**WORK REQUEST:**
In the entries below, find the line with "X032341Y026228D01*" and the line with "X034591Y020816D02*"; give again those lines and every line between them, exactly.

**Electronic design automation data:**
--------------------
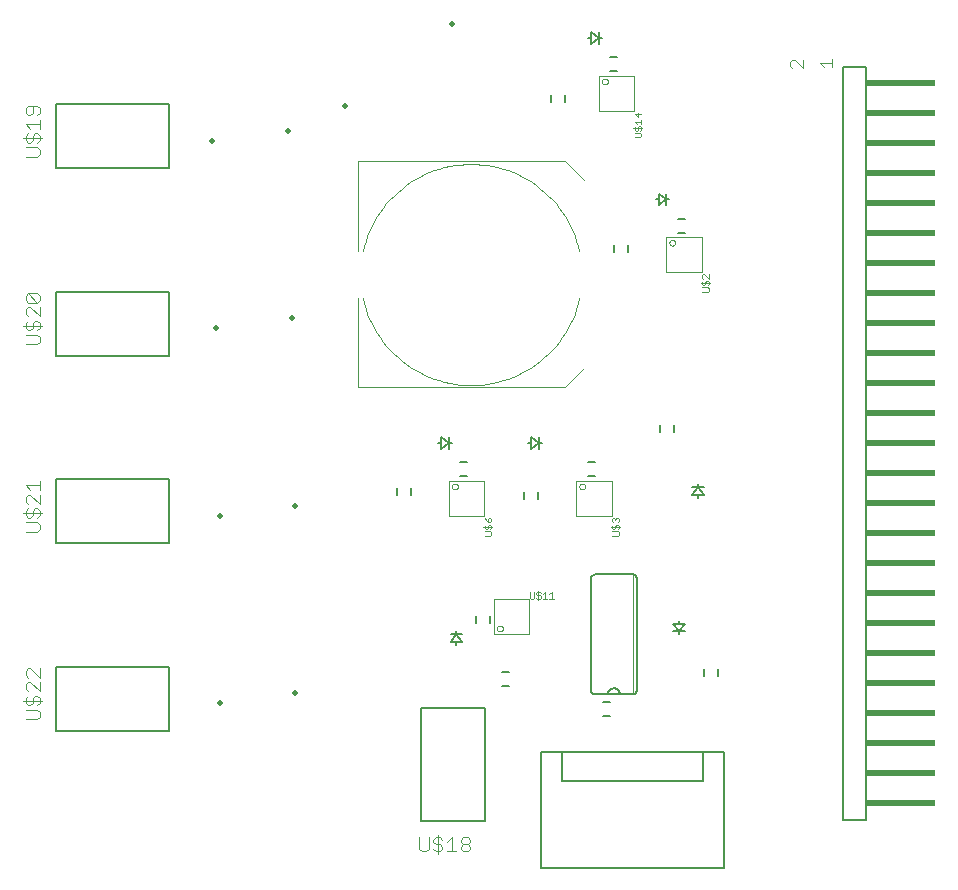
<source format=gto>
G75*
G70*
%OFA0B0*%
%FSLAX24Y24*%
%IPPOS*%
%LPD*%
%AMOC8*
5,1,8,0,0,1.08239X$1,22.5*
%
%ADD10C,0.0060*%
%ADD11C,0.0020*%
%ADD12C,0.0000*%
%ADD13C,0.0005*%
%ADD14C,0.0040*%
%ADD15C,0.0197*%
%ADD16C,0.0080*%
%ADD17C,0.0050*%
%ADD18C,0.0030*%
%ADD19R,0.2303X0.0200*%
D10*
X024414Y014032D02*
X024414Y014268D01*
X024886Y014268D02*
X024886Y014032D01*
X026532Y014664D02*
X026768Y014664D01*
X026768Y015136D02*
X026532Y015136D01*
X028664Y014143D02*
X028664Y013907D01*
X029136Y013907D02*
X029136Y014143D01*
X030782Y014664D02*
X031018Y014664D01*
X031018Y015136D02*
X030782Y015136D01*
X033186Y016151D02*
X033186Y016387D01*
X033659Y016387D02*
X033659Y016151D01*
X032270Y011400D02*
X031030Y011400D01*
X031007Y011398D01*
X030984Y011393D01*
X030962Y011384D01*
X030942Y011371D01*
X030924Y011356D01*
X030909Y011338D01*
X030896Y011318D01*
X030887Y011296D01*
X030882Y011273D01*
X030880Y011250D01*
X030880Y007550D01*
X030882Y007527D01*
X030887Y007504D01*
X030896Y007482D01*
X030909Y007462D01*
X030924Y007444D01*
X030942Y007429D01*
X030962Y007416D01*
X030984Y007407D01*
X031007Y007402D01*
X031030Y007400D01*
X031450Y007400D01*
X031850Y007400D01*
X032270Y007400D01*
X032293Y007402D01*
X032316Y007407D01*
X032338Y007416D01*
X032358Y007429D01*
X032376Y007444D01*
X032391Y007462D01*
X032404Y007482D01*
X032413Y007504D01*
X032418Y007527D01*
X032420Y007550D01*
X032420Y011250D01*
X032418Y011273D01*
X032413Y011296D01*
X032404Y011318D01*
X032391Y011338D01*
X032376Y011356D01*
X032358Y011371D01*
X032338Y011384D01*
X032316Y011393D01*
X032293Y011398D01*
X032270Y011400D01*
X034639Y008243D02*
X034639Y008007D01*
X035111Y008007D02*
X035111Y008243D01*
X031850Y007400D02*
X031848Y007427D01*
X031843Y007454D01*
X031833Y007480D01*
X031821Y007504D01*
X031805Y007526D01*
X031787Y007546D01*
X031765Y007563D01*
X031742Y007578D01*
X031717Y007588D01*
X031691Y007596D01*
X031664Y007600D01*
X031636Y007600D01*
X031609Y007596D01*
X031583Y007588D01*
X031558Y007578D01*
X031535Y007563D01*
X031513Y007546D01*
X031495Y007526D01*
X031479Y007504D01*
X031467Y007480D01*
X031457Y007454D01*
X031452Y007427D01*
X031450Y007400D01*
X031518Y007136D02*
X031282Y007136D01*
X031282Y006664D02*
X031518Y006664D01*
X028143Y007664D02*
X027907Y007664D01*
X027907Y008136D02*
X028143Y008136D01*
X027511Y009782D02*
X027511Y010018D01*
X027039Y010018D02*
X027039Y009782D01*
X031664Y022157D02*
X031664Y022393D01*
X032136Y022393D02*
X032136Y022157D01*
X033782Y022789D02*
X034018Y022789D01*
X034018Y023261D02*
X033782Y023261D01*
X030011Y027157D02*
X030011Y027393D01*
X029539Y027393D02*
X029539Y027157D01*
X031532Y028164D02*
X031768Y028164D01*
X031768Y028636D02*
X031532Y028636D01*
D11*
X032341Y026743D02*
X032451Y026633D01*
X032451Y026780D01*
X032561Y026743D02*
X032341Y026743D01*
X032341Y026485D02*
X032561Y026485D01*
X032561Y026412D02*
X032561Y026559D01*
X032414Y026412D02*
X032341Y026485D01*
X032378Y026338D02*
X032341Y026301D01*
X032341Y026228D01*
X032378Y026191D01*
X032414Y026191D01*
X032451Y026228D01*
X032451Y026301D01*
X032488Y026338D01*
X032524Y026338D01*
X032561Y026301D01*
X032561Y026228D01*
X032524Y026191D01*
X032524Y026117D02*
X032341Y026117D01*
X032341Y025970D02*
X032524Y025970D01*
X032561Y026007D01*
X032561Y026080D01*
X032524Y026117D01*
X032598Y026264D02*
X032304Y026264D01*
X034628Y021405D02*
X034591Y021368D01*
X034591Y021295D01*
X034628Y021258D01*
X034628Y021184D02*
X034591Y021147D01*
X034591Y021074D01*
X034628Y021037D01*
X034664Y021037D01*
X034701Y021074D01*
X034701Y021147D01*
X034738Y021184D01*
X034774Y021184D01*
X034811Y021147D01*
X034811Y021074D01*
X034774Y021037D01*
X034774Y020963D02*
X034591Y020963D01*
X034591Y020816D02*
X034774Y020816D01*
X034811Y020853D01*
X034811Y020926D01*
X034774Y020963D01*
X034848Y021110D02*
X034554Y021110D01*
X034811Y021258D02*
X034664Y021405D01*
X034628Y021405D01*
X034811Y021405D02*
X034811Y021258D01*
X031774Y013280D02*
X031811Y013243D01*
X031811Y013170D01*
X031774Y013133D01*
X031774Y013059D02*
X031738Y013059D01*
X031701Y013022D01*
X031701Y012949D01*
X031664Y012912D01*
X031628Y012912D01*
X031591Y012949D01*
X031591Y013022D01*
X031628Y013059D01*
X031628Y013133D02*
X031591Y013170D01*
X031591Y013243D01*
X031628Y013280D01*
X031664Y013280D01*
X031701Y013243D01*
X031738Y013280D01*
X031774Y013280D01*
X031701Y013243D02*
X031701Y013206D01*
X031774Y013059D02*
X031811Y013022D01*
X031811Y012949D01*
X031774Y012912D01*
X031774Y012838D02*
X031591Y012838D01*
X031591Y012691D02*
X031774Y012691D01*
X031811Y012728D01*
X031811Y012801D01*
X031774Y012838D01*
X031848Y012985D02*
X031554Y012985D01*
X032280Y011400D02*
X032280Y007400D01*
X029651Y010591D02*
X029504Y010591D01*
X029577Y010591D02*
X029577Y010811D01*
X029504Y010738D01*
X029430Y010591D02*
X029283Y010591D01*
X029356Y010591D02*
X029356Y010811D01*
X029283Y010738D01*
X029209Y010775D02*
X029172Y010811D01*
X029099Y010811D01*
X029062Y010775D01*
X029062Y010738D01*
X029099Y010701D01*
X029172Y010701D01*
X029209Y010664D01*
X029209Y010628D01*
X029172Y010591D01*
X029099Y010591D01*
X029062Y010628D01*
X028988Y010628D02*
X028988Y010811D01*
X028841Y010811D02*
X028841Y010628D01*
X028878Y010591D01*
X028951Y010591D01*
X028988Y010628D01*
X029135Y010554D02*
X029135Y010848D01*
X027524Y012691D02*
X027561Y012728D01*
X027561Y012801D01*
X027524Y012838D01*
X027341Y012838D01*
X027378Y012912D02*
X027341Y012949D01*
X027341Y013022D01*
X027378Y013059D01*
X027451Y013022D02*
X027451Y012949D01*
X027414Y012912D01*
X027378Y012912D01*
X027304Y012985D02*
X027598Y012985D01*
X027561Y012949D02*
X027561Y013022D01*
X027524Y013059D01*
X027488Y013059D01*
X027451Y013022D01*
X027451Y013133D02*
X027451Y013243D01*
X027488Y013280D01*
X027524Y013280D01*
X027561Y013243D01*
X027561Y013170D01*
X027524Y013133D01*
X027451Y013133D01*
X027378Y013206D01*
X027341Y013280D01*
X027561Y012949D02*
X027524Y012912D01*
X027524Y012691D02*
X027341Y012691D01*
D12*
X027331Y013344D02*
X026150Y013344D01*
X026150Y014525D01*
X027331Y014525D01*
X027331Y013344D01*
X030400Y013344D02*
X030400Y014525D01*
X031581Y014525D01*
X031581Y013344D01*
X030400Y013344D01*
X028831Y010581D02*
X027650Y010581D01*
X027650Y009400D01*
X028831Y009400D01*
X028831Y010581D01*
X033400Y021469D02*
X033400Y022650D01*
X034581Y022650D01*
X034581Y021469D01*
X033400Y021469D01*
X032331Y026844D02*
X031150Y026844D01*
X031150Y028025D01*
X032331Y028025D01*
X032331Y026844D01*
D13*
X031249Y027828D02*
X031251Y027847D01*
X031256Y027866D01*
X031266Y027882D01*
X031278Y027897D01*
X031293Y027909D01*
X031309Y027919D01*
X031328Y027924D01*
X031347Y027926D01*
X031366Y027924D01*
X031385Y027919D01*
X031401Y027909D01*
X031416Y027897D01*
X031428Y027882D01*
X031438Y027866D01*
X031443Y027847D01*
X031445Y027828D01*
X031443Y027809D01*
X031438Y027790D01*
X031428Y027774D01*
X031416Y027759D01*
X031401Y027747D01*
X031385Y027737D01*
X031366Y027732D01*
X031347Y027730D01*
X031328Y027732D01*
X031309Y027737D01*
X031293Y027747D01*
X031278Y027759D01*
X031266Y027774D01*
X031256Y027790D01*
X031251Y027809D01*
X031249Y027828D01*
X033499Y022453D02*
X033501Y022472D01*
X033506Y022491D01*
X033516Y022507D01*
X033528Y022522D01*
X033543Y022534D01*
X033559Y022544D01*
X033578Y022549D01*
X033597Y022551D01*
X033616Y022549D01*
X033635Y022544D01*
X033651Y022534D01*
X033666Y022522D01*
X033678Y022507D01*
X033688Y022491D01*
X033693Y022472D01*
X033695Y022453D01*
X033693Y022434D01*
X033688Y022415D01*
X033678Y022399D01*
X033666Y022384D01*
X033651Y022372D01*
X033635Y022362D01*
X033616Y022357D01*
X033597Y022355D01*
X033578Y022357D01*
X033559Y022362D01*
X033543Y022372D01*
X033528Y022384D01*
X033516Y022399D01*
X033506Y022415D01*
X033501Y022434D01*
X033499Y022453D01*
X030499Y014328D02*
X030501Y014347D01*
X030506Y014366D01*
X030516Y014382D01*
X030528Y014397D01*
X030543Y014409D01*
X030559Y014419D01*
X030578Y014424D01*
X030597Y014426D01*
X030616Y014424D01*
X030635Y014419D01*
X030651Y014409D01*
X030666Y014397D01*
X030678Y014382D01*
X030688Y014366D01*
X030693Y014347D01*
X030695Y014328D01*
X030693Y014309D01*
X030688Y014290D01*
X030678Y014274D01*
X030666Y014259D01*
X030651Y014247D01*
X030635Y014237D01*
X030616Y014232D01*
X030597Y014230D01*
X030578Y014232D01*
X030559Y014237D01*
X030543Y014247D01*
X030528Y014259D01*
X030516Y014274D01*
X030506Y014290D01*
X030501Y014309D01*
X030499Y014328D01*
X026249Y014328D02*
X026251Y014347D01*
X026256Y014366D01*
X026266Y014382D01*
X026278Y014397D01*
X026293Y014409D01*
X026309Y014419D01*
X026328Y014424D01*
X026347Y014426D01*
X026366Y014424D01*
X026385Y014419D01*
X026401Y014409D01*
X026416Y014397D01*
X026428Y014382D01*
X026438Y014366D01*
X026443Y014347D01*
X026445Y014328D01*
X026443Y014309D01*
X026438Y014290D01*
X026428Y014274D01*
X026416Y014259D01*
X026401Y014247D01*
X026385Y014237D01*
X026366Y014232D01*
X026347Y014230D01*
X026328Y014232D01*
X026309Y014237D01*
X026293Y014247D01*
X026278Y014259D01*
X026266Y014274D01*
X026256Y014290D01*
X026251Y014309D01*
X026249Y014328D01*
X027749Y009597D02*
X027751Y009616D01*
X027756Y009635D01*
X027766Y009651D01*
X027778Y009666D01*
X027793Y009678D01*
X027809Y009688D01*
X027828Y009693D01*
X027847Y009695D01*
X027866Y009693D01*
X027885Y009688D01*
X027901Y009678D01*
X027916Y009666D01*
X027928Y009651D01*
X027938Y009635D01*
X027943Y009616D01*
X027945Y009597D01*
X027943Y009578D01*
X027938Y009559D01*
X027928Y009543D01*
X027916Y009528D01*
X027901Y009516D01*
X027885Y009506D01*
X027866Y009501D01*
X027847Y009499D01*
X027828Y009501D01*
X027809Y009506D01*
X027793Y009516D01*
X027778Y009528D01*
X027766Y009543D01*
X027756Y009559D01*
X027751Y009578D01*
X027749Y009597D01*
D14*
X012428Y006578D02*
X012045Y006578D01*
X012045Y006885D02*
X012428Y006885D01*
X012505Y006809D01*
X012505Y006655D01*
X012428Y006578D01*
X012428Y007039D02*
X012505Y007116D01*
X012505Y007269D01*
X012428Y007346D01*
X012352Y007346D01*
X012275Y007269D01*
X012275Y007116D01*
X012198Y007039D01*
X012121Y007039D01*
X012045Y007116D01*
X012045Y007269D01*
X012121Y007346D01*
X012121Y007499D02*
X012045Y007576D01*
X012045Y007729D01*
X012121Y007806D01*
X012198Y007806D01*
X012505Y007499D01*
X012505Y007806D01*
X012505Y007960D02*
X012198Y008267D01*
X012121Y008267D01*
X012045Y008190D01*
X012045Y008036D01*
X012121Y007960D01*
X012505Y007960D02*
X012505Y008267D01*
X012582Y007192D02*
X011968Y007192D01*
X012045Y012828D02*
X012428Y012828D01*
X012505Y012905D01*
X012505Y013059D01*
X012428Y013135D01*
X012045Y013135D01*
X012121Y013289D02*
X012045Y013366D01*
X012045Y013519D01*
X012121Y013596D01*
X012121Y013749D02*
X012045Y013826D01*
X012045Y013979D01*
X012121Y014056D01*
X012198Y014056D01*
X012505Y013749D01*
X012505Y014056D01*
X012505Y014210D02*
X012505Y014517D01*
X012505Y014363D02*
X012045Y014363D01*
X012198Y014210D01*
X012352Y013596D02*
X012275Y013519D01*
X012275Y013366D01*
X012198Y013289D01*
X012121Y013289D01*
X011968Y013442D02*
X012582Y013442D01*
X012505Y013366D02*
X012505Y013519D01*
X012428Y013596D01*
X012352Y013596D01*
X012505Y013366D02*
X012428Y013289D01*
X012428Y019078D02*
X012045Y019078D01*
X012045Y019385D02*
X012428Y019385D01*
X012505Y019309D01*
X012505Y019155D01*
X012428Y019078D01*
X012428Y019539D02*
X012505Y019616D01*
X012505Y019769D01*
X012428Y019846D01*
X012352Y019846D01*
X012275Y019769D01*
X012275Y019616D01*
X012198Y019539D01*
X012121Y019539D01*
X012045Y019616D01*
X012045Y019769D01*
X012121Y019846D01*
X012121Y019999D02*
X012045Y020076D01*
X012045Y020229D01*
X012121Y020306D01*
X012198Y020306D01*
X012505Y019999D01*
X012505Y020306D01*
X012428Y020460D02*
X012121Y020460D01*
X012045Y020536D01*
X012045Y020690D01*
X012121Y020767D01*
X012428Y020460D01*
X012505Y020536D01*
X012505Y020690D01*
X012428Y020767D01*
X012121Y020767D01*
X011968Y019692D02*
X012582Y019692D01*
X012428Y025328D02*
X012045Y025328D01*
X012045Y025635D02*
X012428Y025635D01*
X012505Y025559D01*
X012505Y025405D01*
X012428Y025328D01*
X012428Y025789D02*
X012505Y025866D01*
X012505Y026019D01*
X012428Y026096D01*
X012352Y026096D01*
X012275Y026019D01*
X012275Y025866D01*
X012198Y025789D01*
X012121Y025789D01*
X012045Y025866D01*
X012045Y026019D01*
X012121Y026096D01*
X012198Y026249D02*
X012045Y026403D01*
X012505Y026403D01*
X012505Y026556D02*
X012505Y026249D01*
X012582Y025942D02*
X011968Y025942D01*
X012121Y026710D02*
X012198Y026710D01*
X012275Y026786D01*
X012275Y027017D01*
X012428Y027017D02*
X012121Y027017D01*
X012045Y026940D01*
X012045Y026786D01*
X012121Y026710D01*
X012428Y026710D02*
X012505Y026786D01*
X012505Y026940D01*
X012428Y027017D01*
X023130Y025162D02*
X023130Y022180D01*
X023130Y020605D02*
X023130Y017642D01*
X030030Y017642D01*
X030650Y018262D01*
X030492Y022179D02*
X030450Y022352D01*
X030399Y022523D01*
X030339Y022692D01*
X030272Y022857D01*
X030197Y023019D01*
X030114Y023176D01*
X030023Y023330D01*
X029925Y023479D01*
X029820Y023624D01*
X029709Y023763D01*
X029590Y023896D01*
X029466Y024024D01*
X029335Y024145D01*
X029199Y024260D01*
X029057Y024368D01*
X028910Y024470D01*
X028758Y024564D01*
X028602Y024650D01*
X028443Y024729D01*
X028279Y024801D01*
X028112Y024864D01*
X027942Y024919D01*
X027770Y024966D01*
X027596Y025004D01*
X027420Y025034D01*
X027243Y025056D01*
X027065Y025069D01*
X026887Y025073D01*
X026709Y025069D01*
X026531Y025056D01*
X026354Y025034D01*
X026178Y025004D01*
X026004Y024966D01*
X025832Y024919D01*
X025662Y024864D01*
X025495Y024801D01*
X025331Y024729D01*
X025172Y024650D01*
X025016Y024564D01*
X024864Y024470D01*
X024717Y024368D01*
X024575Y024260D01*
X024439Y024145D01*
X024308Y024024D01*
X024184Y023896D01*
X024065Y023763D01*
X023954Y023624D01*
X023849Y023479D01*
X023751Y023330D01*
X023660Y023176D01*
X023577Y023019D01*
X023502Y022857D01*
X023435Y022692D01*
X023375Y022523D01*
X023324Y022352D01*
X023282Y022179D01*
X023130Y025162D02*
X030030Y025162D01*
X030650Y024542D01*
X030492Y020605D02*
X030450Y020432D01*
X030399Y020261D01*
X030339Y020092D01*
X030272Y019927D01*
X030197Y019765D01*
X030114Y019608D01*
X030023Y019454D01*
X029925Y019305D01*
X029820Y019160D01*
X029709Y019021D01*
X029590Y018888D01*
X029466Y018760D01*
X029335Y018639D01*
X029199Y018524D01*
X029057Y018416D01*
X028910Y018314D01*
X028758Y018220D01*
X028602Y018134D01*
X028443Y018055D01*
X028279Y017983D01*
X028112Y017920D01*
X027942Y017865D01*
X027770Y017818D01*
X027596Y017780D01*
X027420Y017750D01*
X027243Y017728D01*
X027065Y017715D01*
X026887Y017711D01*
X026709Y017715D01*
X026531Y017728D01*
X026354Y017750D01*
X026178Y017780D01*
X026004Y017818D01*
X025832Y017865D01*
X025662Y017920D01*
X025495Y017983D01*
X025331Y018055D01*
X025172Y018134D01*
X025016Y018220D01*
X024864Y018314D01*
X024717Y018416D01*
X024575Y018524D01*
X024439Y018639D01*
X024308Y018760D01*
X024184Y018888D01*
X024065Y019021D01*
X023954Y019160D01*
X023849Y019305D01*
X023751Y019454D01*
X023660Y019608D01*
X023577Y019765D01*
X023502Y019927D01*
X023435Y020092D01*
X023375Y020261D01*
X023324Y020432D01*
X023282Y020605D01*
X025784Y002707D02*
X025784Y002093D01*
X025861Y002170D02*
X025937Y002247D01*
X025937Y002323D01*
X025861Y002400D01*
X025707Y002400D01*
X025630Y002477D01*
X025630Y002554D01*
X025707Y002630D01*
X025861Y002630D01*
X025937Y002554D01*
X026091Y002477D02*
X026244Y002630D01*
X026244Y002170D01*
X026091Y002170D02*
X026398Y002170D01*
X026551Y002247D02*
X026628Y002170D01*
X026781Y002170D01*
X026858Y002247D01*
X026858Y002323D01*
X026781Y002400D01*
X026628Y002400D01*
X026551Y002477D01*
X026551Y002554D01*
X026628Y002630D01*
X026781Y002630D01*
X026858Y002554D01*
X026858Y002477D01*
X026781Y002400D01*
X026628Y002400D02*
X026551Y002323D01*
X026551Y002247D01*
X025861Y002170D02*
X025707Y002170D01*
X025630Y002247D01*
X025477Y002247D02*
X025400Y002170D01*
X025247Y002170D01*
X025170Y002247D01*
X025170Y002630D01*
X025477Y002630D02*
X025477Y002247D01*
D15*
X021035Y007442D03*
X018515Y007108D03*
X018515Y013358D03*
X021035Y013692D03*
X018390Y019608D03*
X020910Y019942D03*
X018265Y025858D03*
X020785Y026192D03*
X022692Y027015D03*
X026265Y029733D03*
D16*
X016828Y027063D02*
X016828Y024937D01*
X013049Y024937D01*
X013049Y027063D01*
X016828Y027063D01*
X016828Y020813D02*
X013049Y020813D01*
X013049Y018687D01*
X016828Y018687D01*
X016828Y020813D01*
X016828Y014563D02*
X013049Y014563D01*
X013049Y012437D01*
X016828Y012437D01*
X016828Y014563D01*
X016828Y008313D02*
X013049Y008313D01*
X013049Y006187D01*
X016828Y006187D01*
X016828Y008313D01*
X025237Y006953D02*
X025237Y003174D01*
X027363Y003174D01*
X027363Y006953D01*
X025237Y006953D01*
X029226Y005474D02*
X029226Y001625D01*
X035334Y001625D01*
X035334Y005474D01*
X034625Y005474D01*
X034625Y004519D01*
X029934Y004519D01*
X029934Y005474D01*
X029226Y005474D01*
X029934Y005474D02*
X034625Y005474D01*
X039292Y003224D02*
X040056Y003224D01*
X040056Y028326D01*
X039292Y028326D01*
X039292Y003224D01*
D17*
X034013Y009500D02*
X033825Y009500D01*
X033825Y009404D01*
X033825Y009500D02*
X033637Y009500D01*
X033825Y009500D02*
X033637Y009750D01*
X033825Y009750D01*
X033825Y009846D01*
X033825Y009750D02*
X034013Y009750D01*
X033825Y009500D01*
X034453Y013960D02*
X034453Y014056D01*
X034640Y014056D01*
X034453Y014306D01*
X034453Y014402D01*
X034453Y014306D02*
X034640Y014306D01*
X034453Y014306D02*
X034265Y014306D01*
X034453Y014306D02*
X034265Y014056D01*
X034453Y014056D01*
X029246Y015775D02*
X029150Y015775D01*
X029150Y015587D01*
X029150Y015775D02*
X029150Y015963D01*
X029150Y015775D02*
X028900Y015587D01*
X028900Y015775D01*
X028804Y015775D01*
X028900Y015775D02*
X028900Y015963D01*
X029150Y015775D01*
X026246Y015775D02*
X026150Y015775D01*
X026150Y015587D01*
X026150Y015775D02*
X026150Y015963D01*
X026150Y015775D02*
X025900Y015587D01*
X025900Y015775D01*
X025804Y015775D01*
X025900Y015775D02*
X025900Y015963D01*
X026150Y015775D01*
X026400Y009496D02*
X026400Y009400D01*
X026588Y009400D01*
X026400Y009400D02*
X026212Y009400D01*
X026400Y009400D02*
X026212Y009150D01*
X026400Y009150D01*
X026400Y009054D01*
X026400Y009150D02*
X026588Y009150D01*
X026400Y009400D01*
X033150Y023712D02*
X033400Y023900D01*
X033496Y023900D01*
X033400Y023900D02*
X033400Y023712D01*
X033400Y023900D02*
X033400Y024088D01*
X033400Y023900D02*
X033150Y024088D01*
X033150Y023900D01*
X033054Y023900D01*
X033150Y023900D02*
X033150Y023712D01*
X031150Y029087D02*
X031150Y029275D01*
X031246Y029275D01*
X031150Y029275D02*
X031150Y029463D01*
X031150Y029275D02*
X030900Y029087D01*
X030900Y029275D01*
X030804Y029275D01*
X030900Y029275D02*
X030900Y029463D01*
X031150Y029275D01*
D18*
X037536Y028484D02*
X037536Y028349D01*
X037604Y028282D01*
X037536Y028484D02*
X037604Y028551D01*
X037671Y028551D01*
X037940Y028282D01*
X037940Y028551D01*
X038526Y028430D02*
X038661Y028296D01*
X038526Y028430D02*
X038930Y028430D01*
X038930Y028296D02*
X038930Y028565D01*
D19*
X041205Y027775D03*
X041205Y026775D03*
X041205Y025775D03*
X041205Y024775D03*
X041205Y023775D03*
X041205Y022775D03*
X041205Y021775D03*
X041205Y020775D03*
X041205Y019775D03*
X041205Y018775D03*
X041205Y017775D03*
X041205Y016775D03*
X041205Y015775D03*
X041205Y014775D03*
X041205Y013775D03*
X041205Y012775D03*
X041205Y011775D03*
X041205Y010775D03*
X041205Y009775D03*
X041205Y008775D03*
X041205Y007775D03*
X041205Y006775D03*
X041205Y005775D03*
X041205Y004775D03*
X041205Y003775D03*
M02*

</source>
--------------------
**RESPONSE TO THE EXERCISE:**
X032341Y026228D01*
X032378Y026191D01*
X032414Y026191D01*
X032451Y026228D01*
X032451Y026301D01*
X032488Y026338D01*
X032524Y026338D01*
X032561Y026301D01*
X032561Y026228D01*
X032524Y026191D01*
X032524Y026117D02*
X032341Y026117D01*
X032341Y025970D02*
X032524Y025970D01*
X032561Y026007D01*
X032561Y026080D01*
X032524Y026117D01*
X032598Y026264D02*
X032304Y026264D01*
X034628Y021405D02*
X034591Y021368D01*
X034591Y021295D01*
X034628Y021258D01*
X034628Y021184D02*
X034591Y021147D01*
X034591Y021074D01*
X034628Y021037D01*
X034664Y021037D01*
X034701Y021074D01*
X034701Y021147D01*
X034738Y021184D01*
X034774Y021184D01*
X034811Y021147D01*
X034811Y021074D01*
X034774Y021037D01*
X034774Y020963D02*
X034591Y020963D01*
X034591Y020816D02*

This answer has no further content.